[SOURCE MATERIAL Boundary: Start]
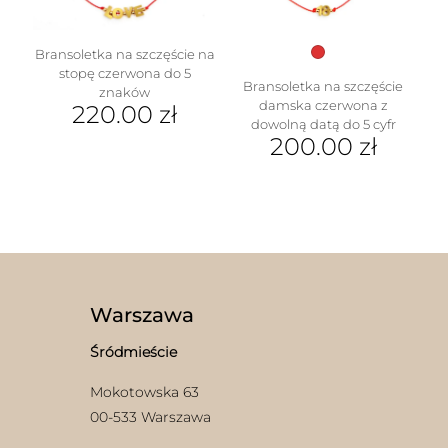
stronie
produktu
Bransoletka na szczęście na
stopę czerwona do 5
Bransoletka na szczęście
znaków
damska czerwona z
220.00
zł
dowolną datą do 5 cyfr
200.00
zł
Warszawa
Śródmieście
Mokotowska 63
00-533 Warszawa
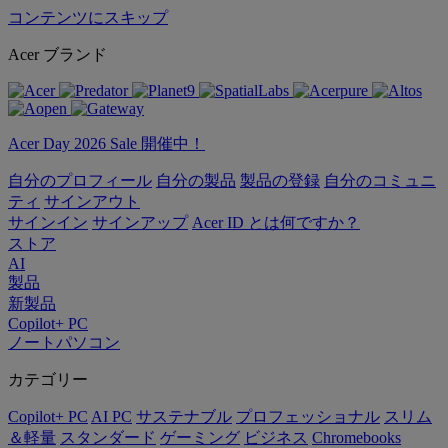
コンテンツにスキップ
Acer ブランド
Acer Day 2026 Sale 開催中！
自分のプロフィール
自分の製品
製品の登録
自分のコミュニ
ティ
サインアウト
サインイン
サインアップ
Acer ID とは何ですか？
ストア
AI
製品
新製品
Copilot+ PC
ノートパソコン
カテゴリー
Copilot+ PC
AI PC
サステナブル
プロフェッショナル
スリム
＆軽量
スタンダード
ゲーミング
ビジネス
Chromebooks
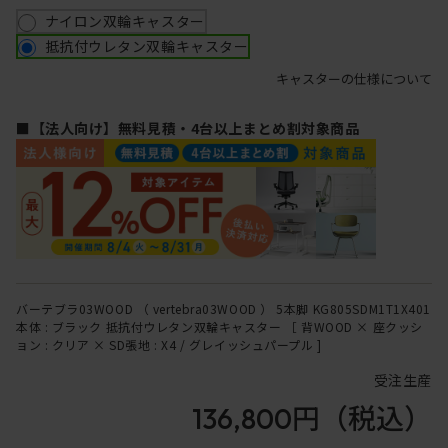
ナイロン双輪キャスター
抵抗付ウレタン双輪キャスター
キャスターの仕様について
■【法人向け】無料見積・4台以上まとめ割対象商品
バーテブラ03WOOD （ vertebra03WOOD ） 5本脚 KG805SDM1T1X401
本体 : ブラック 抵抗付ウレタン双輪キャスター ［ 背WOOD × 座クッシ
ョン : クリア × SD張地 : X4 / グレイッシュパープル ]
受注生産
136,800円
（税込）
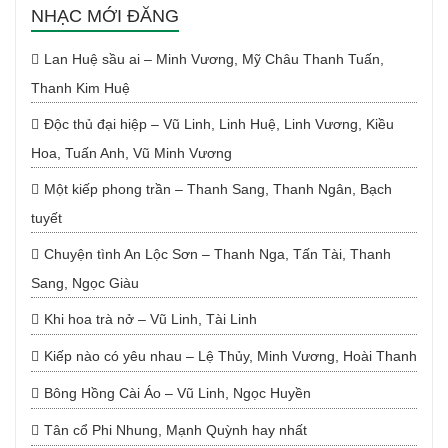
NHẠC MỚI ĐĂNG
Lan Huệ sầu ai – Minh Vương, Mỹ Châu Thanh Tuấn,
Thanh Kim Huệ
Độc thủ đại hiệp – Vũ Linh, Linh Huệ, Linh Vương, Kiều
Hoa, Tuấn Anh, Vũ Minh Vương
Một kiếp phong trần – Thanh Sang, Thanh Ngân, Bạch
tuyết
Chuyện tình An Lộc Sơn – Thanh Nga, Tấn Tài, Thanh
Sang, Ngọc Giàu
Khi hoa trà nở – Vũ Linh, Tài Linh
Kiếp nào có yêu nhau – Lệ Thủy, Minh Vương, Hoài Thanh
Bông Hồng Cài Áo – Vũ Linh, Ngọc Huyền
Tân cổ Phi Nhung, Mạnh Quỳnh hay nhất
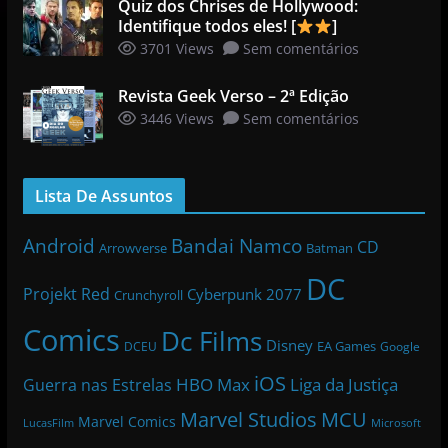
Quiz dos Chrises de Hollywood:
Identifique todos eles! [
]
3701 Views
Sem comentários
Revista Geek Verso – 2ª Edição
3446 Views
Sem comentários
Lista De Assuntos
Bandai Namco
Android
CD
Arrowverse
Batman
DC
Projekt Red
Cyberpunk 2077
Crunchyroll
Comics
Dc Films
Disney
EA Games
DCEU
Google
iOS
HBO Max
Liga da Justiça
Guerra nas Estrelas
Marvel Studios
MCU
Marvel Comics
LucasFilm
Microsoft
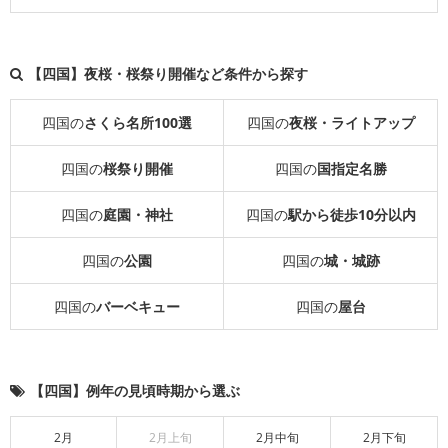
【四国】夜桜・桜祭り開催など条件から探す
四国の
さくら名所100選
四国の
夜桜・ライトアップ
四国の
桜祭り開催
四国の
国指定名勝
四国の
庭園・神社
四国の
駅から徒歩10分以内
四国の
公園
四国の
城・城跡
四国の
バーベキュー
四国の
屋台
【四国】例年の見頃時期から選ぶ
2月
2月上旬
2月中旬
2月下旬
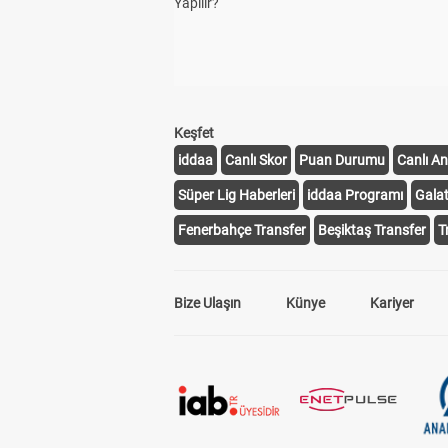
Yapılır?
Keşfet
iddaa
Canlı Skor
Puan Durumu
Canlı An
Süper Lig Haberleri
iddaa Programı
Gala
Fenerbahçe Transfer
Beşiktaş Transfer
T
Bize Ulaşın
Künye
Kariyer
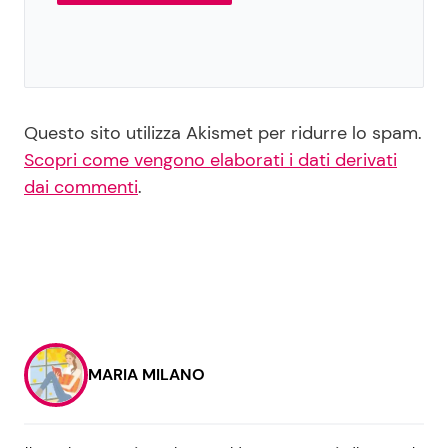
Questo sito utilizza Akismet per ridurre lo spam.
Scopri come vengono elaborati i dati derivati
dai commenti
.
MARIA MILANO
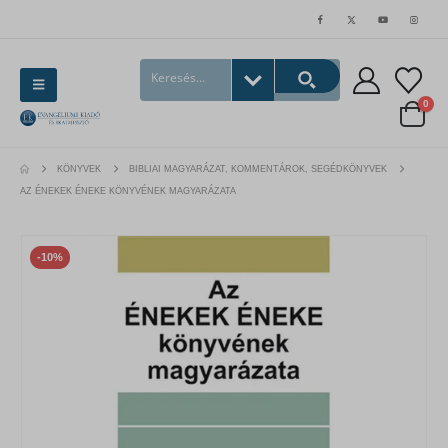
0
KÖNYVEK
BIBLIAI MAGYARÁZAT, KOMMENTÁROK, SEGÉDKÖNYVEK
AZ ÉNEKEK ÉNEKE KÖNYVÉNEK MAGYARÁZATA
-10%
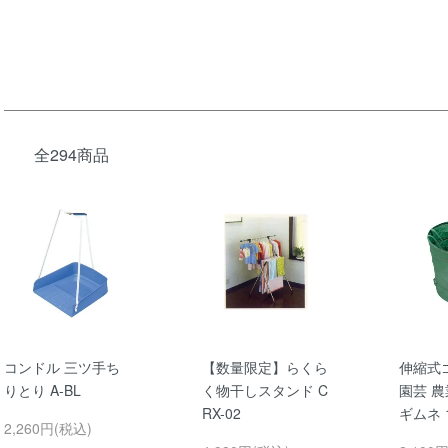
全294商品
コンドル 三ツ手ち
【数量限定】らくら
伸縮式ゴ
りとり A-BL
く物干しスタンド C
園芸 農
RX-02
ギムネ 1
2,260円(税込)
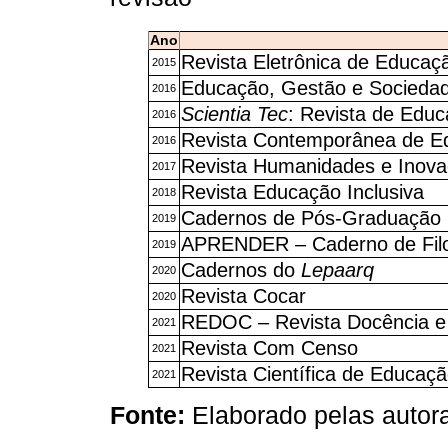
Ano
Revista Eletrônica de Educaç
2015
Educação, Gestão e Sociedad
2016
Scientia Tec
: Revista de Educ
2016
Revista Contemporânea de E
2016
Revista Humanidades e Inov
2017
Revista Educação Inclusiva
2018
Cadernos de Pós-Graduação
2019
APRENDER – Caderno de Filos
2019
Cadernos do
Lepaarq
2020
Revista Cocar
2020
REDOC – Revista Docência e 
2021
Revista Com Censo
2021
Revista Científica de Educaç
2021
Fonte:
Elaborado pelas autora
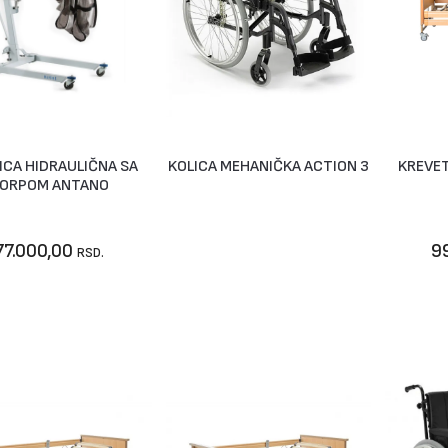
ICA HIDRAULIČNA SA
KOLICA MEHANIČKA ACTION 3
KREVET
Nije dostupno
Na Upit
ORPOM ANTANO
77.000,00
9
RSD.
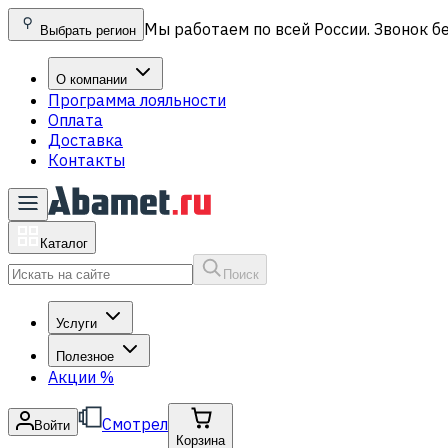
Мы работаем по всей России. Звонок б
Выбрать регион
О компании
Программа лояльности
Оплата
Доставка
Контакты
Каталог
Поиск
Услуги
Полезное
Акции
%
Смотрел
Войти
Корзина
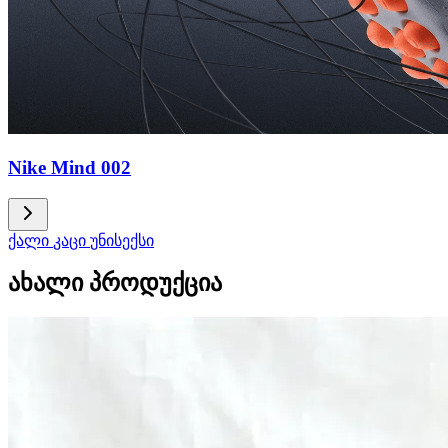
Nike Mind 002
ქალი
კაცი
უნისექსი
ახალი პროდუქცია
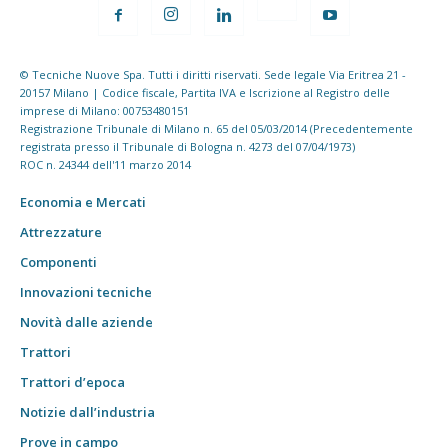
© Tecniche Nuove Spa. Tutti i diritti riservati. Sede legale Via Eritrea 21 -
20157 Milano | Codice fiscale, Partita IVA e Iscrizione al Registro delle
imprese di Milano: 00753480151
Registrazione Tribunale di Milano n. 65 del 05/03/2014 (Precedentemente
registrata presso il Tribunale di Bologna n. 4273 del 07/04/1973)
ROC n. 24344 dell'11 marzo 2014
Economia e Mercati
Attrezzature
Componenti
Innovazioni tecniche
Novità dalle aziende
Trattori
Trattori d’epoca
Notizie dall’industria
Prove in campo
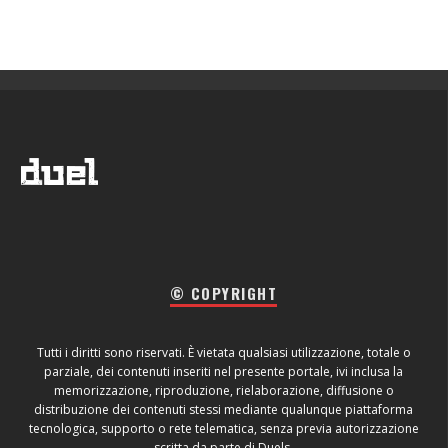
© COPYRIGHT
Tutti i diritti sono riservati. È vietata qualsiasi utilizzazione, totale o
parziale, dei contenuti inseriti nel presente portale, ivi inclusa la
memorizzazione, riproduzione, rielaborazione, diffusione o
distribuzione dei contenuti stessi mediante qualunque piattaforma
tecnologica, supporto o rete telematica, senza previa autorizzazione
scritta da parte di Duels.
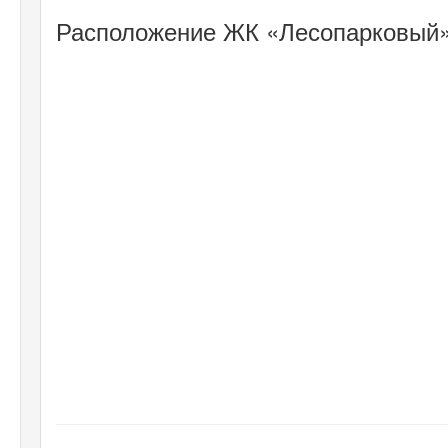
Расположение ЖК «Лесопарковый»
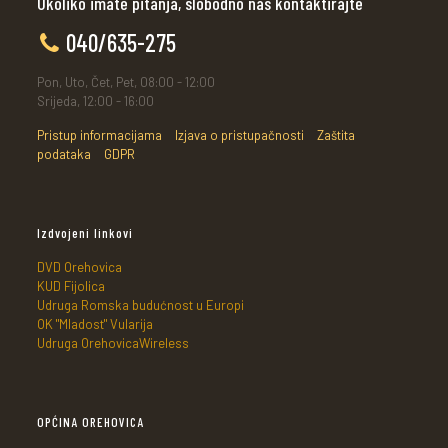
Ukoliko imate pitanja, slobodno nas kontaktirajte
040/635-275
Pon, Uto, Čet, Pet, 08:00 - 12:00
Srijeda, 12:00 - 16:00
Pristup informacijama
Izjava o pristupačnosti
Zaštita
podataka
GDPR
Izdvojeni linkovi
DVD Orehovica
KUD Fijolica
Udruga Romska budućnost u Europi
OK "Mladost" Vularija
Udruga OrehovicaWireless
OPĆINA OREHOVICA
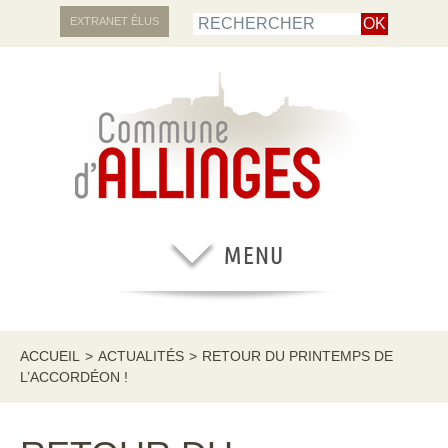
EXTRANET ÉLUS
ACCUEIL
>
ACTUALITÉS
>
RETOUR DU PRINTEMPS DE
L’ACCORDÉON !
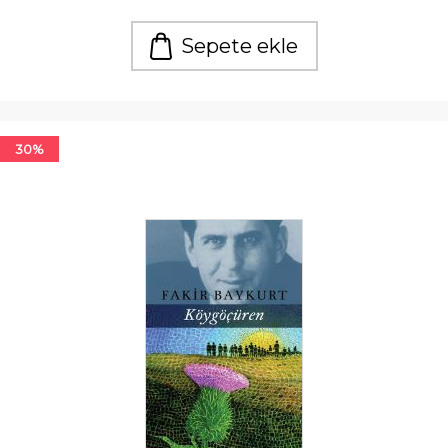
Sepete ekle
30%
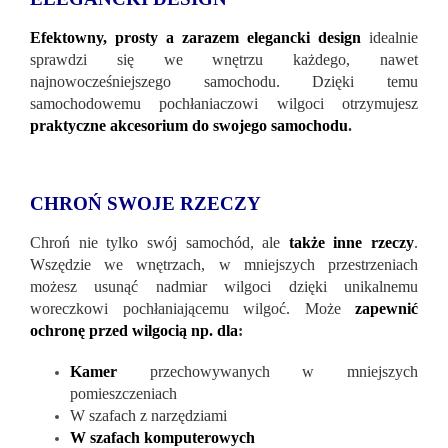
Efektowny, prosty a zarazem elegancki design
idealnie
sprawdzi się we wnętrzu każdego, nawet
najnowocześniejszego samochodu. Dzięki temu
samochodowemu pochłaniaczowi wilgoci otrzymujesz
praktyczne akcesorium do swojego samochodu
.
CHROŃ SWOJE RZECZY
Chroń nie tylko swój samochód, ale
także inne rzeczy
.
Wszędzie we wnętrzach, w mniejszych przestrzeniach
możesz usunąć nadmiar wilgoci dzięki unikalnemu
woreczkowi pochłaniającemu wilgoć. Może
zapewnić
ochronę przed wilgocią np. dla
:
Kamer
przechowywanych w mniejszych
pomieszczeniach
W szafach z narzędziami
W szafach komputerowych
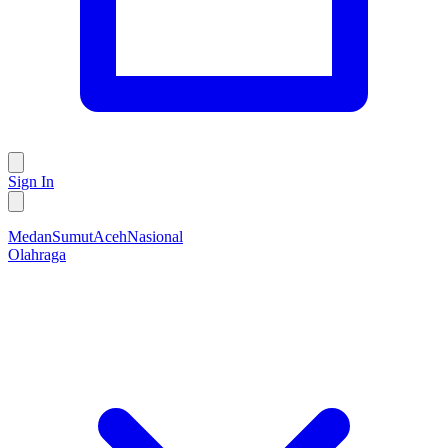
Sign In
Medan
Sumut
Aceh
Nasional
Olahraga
[SOURCE MATERIAL Boundary: End]
Pictures are not part of the copy. Please reproduce the material word for word.

stronie
produktu
Bransoletka na szczęście na
stopę czerwona do 5
Bransoletka na szczęście
znaków
damska czerwona z
220.00
zł
dowolną datą do 5 cyfr
200.00
zł
Warszawa
Śródmieście
Mokotowska 63
00-533 Warszawa
コンテンツにスキップ
Acer ブランド
Acer Day 2026 Sale 開催中！
自分のプロフィール
自分の製品
製品の登録
自分のコミュニ
ティ
サインアウト
サインイン
サインアップ
Acer ID とは何ですか？
ストア
AI
製品
新製品
Copilot+ PC
ノートパソコン
カテゴリー
Copilot+ PC
AI PC
サステナブル
プロフェッショナル
スリム
＆軽量
スタンダード
ゲーミング
ビジネス
Chromebooks
ナイロン双輪キャスター
抵抗付ウレタン双輪キャスター
キャスターの仕様について
■【法人向け】無料見積・4台以上まとめ割対象商品
バーテブラ03WOOD （ vertebra03WOOD ） 5本脚 KG805SDM1T1X401
本体 : ブラック 抵抗付ウレタン双輪キャスター ［ 背WOOD × 座クッシ
ョン : クリア × SD張地 : X4 / グレイッシュパープル ]
受注生産
136,800円
（税込）
NHẠC MỚI ĐĂNG
Lan Huệ sầu ai – Minh Vương, Mỹ Châu Thanh Tuấn,
Thanh Kim Huệ
Độc thủ đại hiệp – Vũ Linh, Linh Huệ, Linh Vương, Kiều
Hoa, Tuấn Anh, Vũ Minh Vương
Một kiếp phong trần – Thanh Sang, Thanh Ngân, Bạch
tuyết
Chuyện tình An Lộc Sơn – Thanh Nga, Tấn Tài, Thanh
Sang, Ngọc Giàu
Khi hoa trà nở – Vũ Linh, Tài Linh
Kiếp nào có yêu nhau – Lệ Thủy, Minh Vương, Hoài Thanh
Bông Hồng Cài Áo – Vũ Linh, Ngọc Huyền
Tân cổ Phi Nhung, Mạnh Quỳnh hay nhất
Quiz dos Chrises de Hollywood:
Identifique todos eles! [
]
3701 Views
Sem comentários
Revista Geek Verso – 2ª Edição
3446 Views
Sem comentários
Lista De Assuntos
Bandai Namco
Android
CD
Arrowverse
Batman
DC
Projekt Red
Cyberpunk 2077
Crunchyroll
Comics
Dc Films
Disney
EA Games
DCEU
Google
iOS
HBO Max
Liga da Justiça
Guerra nas Estrelas
Marvel Studios
MCU
Marvel Comics
LucasFilm
Microsoft
【四国】夜桜・桜祭り開催など条件から探す
四国の
さくら名所100選
四国の
夜桜・ライトアップ
四国の
桜祭り開催
四国の
国指定名勝
四国の
庭園・神社
四国の
駅から徒歩10分以内
四国の
公園
四国の
城・城跡
四国の
バーベキュー
四国の
屋台
【四国】例年の見頃時期から選ぶ
2月
2月上旬
2月中旬
2月下旬
Yapılır?
Keşfet
iddaa
Canlı Skor
Puan Durumu
Canlı An
Süper Lig Haberleri
iddaa Programı
Gala
Fenerbahçe Transfer
Beşiktaş Transfer
T
Bize Ulaşın
Künye
Kariyer
Questo sito utilizza Akismet per ridurre lo spam.
Scopri come vengono elaborati i dati derivati
dai commenti
.
MARIA MILANO
0
KÖNYVEK
BIBLIAI MAGYARÁZAT, KOMMENTÁROK, SEGÉDKÖNYVEK
AZ ÉNEKEK ÉNEKE KÖNYVÉNEK MAGYARÁZATA
-10%
全294商品
コンドル 三ツ手ち
【数量限定】らくら
伸縮式ゴ
りとり A-BL
く物干しスタンド C
園芸 農
RX-02
ギムネ 1
2,260円(税込)
Ano
Revista Eletrônica de Educaç
2015
Educação, Gestão e Sociedad
2016
Scientia Tec
: Revista de Educ
2016
Revista Contemporânea de E
2016
Revista Humanidades e Inov
2017
Revista Educação Inclusiva
2018
Cadernos de Pós-Graduação
2019
APRENDER – Caderno de Filos
2019
Cadernos do
Lepaarq
2020
Revista Cocar
2020
REDOC – Revista Docência e 
2021
Revista Com Censo
2021
Revista Científica de Educaç
2021
Fonte:
Elaborado pelas autora
ICA HIDRAULIČNA SA
KOLICA MEHANIČKA ACTION 3
KREVET
Nije dostupno
Na Upit
ORPOM ANTANO
77.000,00
9
RSD.
Мы работаем по всей России. Звонок б
Выбрать регион
О компании
Программа лояльности
Оплата
Доставка
Контакты
Каталог
Поиск
Услуги
Полезное
Акции
%
Смотрел
Войти
Корзина
Nike Mind 002
ქალი
კაცი
უნისექსი
ახალი პროდუქცია
© Tecniche Nuove Spa. Tutti i diritti riservati. Sede legale Via Eritrea 21 -
20157 Milano | Codice fiscale, Partita IVA e Iscrizione al Registro delle
imprese di Milano: 00753480151
Registrazione Tribunale di Milano n. 65 del 05/03/2014 (Precedentemente
registrata presso il Tribunale di Bologna n. 4273 del 07/04/1973)
ROC n. 24344 dell'11 marzo 2014
Economia e Mercati
Attrezzature
Componenti
Innovazioni tecniche
Novità dalle aziende
Trattori
Trattori d’epoca
Notizie dall’industria
Prove in campo
© COPYRIGHT
Tutti i diritti sono riservati. È vietata qualsiasi utilizzazione, totale o
parziale, dei contenuti inseriti nel presente portale, ivi inclusa la
memorizzazione, riproduzione, rielaborazione, diffusione o
distribuzione dei contenuti stessi mediante qualunque piattaforma
tecnologica, supporto o rete telematica, senza previa autorizzazione
scritta da parte di Duels.
Расположение ЖК «Лесопарковый»
Ukoliko imate pitanja, slobodno nas kontaktirajte
040/635-275
Pon, Uto, Čet, Pet, 08:00 - 12:00
Srijeda, 12:00 - 16:00
Pristup informacijama
Izjava o pristupačnosti
Zaštita
podataka
GDPR
Izdvojeni linkovi
DVD Orehovica
KUD Fijolica
Udruga Romska budućnost u Europi
OK "Mladost" Vularija
Udruga OrehovicaWireless
OPĆINA OREHOVICA
EXTRANET ÉLUS
ACCUEIL
>
ACTUALITÉS
>
RETOUR DU PRINTEMPS DE
L’ACCORDÉON !
Sepete ekle
30%
Efektowny, prosty a zarazem elegancki design
idealnie
sprawdzi się we wnętrzu każdego, nawet
najnowocześniejszego samochodu. Dzięki temu
samochodowemu pochłaniaczowi wilgoci otrzymujesz
praktyczne akcesorium do swojego samochodu
.
CHROŃ SWOJE RZECZY
Chroń nie tylko swój samochód, ale
także inne rzeczy
.
Wszędzie we wnętrzach, w mniejszych przestrzeniach
możesz usunąć nadmiar wilgoci dzięki unikalnemu
woreczkowi pochłaniającemu wilgoć. Może
zapewnić
ochronę przed wilgocią np. dla
:
Kamer
przechowywanych w mniejszych
pomieszczeniach
W szafach z narzędziami
W szafach komputerowych
Sign In
Medan
Sumut
Aceh
Nasional
Olahraga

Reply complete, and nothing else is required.